На глазах Натальи навернулись слезы, и она, еще не оправившись от схваток, только вымолвила:
— Ой …, — потеряв сознание.
В это время в дом вошла привезенная повитуха — невысокая женщина с длинными, распущенными волосами, круглым красивым лицом, раскосыми глазами, похожая на якутку, лет сорока от роду. Сняв верхнюю одежду, повивальщица тщательно помыла руки, надела передник и подошла к младенцу, казавшемуся мертвым.
Она посмотрела на него внимательно, внимательно, пронизывающим взглядом, потом засунула неожиданно свой указательный палец в рот младенцу, и … тот его ухватил губками. Малыш был жив.
— Ну, и ну, — только промолвила, будто про себя, повитуха. — Вот как за жизнь от рождения борется. Уникальный малыш-то родился …

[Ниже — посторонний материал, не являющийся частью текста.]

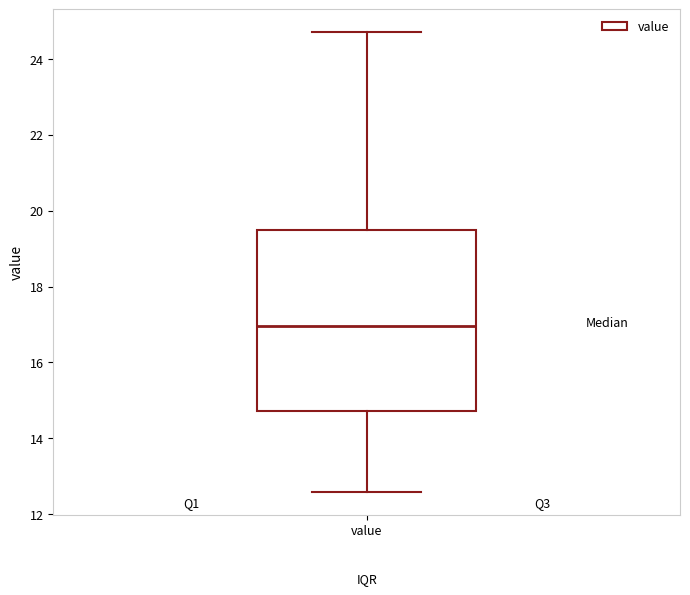

Where does the upper whisker of the box for value end on the y-axis? The values are not printed on the chart, so give them approximately, as read against the axis.

24.8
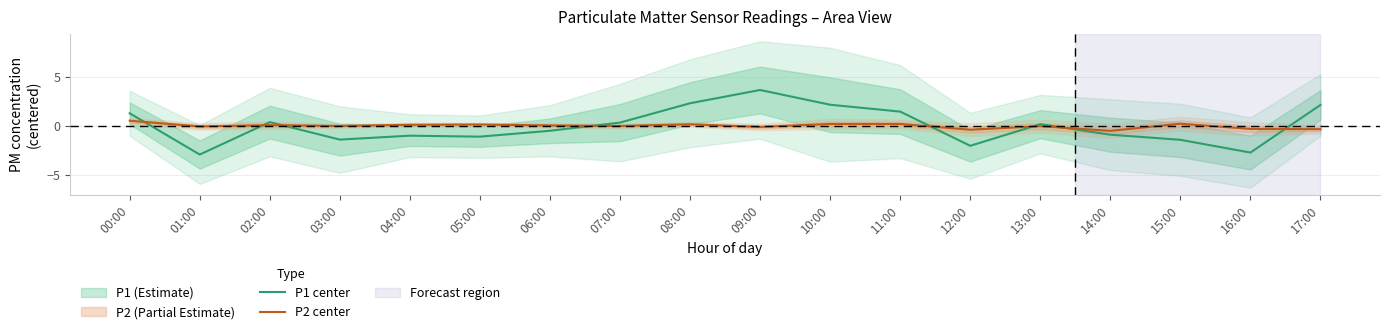

Reading left to right, extract all data points from this chart.

P1 center: 1.3	-2.9	0.4	-1.4	-1.0	-1.1	-0.5	0.3	2.3	3.7	2.2	1.5	-2.0	0.2	-0.9	-1.4	-2.7	2.1
P2 center: 0.5	-0.1	0.1	-0.0	0.1	0.1	0.0	-0.0	0.2	-0.1	0.2	0.2	-0.4	-0.0	-0.5	0.2	-0.3	-0.3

— Господи, а мы его чуть не похоронили, — с ужасом выдохнула Василиса.
Младенцу дали бутылочку с соской, где была теплая водица, и завернув в старенькое одеяльце, положили на печку. Через некоторое время он ожил совсем.
Со слов Аллы Волковой рассказ о рождении ее отца в творческой обработке записал Лазарь Модель.
Рисунки Аллы Волковой. 12 лет. С. Перевоз Тамбовской обл.